GOAL OF THE EXERCISE >>
Look below and pull out each line with the word "weapons".

════

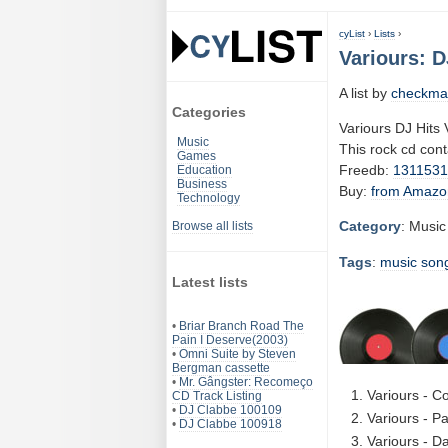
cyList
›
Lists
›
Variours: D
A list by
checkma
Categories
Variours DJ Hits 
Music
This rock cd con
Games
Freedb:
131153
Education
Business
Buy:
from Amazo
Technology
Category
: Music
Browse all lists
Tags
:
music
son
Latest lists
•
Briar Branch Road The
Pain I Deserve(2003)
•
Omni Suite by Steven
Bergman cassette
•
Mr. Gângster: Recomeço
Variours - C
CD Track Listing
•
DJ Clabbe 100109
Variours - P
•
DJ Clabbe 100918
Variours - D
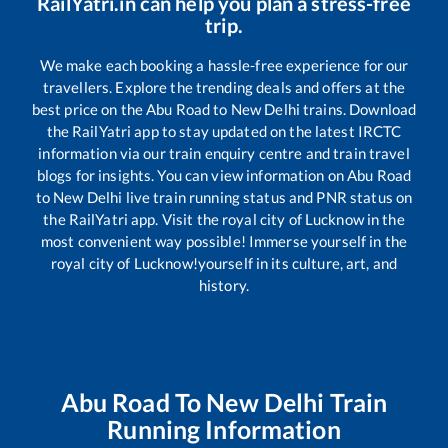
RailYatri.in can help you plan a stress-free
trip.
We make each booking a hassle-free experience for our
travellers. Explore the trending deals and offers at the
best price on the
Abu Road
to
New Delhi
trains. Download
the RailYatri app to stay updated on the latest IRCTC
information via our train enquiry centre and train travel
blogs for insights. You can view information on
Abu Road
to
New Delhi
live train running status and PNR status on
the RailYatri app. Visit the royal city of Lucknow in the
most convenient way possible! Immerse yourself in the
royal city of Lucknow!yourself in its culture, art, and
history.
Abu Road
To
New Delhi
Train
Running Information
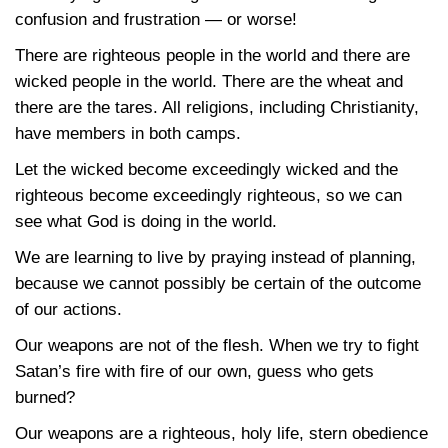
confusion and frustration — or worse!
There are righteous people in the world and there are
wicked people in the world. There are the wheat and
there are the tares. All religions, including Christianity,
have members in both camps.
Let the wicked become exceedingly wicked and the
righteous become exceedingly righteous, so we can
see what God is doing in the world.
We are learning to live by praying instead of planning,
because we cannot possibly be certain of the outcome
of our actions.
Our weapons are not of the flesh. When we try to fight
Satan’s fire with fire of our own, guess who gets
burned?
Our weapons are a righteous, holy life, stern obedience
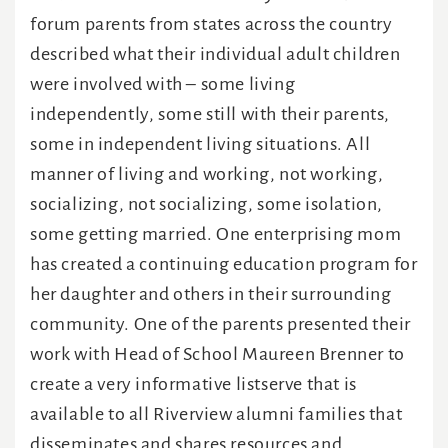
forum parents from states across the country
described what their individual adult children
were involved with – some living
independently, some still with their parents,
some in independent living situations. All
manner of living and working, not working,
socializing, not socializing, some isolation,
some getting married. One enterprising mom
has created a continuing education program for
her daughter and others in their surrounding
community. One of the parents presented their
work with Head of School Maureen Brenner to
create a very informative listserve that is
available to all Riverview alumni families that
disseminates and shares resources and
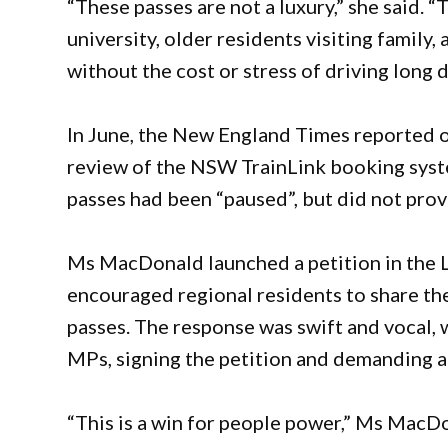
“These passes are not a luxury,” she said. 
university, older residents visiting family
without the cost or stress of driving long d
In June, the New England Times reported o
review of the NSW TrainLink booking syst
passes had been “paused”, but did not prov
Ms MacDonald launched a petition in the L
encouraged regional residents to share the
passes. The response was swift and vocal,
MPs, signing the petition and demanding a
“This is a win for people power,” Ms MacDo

════

EXERCISE RESPONSE >>
Our weapons are not of the flesh. When we try to fight
Our weapons are a righteous, holy life, stern obedience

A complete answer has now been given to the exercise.